Context: I have included this case from April because it deals with an interesting practice issue: after the Supreme Court’s decision in Yatar v TD Insurance Meloche Monnex, 2024 SCC 8 (Issue #129), how are courts dealing with concurrent judicial review applications alongside rights of appeal, usually limited to questions of law? In this case, the added wrinkle was a leave provision: “Subsection 24 (1) of the Ontario Land Tribunal Act, 2021, SO 2021, c 4, Sch 6, provides that a person who wishes to appeal a decision of the board requires permission or leave to appeal. If leave to appeal is granted, an appeal is then available but only on a question of law” [4]. Here, the applicant sought leave to appeal on a question of law and judicial review on questions of evidence (mixed fact and law).
The question in this case is how to schedule an efficient proceeding where the leave requirement must be met, first. A motion for leave would typically be heard before a single judge, with three judge panels hearing the appeal and the application for judicial reivew If the leave requirement is met, then the usual practice post-Yatar can work: the appeal and judicial review can be heard before the same panel. But the applicant in this case also wanted the same panel “to hear the motion for leave to appeal, the appeal, and the judicial review application together on the same day,” because the leave proceeding is inextricably tied to the merits [21].
Here, Myers J is keen to keep the leave to appeal requirement and the appeal/judicial review separate. This is because of the weight he affords to the legislature’s design choice: here, the imposition of a leave requirement to weed out unmeritorious cases that do not raise a transcendent point of law.
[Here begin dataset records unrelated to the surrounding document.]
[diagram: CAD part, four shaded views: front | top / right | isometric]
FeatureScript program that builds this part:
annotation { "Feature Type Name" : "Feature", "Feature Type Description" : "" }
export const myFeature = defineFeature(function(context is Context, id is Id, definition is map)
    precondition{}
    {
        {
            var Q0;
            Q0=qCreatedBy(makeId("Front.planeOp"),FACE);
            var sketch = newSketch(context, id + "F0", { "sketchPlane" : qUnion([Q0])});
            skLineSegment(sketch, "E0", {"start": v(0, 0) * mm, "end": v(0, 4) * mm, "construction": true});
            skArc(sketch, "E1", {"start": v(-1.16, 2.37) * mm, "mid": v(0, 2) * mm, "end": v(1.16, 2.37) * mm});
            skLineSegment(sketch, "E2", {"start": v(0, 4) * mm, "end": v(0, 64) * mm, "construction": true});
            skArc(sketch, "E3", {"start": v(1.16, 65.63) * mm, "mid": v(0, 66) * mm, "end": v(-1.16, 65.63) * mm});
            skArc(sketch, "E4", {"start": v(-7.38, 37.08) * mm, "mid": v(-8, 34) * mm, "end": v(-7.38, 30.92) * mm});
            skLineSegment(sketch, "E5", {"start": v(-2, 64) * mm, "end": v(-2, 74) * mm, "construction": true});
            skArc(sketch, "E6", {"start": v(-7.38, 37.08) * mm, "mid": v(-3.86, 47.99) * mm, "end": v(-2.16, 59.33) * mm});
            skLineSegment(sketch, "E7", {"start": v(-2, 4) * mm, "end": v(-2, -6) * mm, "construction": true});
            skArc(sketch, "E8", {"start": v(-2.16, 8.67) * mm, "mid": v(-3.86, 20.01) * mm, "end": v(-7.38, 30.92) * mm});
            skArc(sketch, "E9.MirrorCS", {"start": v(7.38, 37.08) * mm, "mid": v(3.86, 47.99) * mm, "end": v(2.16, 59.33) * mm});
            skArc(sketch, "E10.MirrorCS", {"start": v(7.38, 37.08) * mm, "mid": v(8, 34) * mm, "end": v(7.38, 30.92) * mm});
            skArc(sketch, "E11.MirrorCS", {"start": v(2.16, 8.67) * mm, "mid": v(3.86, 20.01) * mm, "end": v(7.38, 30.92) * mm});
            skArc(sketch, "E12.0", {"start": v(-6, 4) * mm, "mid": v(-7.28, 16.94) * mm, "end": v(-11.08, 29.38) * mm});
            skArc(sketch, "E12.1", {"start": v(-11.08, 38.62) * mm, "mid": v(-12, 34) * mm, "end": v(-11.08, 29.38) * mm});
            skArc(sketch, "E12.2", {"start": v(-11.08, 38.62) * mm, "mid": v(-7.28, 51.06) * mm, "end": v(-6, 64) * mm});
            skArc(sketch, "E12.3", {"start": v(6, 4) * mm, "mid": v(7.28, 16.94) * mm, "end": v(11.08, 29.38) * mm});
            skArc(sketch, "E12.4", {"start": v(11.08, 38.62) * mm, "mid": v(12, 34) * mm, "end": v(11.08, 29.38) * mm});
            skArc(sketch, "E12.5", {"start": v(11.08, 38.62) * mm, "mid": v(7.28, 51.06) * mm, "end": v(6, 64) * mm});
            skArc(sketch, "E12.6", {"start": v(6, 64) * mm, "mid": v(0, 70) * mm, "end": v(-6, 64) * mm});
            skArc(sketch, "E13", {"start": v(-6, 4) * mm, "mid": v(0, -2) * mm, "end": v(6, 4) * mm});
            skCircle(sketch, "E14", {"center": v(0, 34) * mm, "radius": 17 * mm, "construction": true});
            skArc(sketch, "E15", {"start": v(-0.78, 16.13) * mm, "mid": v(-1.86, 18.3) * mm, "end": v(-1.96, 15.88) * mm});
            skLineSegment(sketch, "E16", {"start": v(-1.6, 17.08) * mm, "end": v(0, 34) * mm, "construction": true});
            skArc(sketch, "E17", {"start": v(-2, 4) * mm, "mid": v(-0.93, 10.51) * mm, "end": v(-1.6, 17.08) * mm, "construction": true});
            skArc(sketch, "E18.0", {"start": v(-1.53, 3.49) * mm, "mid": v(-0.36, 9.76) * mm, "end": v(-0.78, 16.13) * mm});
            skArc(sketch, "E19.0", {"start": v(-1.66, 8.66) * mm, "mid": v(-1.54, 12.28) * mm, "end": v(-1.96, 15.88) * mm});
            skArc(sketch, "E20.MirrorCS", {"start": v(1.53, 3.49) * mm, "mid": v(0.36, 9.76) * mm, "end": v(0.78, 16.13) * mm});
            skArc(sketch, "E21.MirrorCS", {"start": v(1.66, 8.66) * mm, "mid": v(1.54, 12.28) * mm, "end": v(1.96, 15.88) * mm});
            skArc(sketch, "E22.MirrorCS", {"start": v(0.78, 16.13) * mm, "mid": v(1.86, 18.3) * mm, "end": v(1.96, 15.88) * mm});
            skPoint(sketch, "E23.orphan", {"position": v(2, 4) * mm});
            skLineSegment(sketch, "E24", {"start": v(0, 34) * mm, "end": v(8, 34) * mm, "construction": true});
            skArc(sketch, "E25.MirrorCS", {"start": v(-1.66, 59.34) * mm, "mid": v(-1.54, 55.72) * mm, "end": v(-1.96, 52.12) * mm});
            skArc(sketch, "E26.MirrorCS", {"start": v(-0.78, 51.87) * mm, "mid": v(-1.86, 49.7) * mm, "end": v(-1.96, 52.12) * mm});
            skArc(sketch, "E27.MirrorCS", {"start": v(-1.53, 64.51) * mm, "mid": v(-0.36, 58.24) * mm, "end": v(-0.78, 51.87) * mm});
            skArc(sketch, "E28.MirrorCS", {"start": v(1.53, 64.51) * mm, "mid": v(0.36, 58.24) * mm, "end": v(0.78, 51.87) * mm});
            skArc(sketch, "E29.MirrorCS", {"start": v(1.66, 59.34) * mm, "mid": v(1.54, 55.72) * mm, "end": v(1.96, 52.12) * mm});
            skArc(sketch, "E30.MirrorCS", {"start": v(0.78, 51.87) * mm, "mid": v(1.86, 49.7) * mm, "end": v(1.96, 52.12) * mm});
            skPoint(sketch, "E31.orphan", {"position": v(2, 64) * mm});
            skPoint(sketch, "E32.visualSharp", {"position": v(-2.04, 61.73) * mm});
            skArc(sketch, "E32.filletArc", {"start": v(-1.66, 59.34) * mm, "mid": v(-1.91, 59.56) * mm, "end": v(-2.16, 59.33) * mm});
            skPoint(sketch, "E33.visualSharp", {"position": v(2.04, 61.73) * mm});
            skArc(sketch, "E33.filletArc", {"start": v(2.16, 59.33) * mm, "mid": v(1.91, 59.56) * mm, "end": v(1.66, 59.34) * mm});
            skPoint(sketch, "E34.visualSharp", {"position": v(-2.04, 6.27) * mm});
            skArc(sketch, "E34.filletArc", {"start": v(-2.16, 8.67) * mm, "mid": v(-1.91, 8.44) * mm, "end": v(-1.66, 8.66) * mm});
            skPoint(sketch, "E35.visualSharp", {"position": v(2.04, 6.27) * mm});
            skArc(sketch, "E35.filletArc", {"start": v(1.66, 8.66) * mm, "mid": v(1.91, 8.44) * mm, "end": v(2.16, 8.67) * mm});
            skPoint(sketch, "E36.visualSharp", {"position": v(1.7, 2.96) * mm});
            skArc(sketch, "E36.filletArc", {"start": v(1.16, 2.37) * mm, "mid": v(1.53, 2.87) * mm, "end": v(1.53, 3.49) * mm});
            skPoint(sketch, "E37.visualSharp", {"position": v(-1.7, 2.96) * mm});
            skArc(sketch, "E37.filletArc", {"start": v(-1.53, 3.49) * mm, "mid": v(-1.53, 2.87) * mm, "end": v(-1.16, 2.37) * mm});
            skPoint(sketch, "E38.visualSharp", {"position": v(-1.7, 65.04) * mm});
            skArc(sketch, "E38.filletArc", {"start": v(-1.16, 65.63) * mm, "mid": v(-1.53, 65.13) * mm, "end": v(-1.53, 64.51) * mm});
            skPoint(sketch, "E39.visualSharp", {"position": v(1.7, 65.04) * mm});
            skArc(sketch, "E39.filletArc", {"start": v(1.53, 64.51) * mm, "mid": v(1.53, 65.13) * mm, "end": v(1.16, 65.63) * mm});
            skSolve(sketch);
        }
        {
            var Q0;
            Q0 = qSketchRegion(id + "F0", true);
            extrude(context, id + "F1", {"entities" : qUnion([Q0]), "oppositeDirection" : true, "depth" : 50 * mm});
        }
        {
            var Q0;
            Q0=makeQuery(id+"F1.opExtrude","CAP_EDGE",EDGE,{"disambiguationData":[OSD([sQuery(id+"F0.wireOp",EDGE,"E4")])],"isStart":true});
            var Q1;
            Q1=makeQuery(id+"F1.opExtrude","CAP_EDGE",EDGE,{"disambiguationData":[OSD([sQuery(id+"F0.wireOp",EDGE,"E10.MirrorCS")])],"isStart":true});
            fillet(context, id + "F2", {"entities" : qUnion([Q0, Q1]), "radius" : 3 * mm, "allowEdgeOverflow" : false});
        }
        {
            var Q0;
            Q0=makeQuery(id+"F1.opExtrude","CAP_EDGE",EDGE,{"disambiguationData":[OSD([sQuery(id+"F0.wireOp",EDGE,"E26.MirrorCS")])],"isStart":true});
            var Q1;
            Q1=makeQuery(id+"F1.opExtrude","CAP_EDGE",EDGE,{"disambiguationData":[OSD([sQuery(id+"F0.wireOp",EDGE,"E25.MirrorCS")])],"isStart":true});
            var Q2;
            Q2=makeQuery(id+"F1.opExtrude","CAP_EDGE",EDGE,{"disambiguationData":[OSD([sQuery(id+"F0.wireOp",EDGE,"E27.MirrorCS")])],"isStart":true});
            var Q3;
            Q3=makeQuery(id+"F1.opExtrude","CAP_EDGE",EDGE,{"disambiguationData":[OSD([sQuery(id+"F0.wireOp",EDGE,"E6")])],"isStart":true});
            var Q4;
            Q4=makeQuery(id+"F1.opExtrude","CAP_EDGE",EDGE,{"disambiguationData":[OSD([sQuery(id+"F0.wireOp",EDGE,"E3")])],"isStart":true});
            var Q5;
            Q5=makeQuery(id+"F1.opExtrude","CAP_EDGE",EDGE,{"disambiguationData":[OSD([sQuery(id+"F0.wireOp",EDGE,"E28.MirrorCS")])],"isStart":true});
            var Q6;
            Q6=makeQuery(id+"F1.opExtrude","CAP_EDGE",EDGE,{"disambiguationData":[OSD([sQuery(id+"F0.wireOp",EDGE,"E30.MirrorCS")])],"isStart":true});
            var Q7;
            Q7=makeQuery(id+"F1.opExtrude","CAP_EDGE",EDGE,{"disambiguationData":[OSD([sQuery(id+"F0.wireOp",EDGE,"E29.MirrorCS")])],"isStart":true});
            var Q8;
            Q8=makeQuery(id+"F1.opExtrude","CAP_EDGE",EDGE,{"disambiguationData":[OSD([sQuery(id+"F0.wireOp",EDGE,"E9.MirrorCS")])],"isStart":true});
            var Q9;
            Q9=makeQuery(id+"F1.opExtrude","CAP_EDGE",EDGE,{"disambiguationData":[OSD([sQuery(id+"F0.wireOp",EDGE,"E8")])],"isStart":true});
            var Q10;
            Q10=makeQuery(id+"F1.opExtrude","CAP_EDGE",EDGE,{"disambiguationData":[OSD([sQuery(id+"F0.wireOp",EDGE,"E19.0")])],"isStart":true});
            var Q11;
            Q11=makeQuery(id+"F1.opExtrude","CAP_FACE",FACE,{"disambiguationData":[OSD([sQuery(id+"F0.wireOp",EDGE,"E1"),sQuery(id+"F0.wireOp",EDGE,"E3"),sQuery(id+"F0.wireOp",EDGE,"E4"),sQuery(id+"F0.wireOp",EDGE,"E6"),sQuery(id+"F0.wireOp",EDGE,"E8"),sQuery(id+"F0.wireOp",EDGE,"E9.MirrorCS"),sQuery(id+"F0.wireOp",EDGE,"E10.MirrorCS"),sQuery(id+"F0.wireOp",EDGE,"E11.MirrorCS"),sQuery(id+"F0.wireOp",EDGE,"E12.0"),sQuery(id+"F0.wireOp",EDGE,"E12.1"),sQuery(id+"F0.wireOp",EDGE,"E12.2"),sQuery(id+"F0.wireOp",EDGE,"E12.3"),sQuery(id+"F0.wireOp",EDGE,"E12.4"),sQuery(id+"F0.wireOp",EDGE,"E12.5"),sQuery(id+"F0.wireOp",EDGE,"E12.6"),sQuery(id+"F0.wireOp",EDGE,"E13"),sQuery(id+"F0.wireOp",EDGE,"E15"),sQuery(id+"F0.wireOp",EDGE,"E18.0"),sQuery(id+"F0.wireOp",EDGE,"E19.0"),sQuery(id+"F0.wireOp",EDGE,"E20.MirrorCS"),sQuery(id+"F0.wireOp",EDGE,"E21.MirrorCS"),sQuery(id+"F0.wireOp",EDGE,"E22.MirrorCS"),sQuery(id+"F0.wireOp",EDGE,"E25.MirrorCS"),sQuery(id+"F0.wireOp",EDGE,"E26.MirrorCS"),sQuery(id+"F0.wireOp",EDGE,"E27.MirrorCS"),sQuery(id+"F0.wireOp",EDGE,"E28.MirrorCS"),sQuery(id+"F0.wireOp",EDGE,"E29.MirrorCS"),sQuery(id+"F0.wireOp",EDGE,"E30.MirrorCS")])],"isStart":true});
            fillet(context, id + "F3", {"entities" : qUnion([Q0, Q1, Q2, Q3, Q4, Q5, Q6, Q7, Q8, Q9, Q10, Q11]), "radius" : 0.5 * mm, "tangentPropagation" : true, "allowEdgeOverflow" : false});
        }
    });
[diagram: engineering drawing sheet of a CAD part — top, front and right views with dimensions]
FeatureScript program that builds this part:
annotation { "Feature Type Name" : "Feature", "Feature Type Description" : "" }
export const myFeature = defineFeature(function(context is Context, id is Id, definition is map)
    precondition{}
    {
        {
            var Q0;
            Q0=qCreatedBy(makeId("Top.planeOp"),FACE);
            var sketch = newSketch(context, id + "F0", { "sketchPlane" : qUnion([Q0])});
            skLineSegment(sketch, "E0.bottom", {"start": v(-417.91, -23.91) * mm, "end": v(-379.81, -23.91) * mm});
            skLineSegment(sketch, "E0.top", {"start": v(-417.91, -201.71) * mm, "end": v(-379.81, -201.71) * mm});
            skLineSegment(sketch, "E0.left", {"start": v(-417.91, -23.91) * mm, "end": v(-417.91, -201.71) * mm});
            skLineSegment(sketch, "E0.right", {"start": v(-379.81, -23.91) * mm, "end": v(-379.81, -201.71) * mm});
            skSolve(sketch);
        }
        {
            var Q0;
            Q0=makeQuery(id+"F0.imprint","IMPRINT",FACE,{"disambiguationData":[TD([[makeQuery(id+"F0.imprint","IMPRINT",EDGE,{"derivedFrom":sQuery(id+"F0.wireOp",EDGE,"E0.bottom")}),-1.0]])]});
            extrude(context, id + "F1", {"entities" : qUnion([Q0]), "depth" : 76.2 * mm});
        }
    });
Moreover, combining the leave requirement with either the judicial review application or the appeal leads to practical problems [23-24]. Myers J says the following:
[27] I do think it is important to give effect to the legislative deference implicit in the leave to appeal requirement.
[…]
[29] I do not rule out the use of combined hearings of motions for leave to appeal and the appeal in future cases. This is the norm, for example, in the Superior Court of Justice on appeals from commercial arbitration where leave to appeal is required. However, before I simply opt for the most affordable route, I need to be satisfied that the combined hearing still does justice to the legislative deference afforded to this particular tribunal. It seems to me that once we have developed a body of jurisprudence concerning combining appeals with judicial review proceedings under Yatar, this issue may be ripe for review.
Disclaimer: Nothing in the SEAR is legal advice. The SEAR is not designed to be comprehensive. It is designed to collect some cases that I believe are interesting to practitioners and students, and to provide my quick thoughts. Not all of the cases presented are fully analyzed ie) I’ve selected the most relevant issues in some of the cases. Please complement the SEAR with your own research and study. Any mistakes are my own.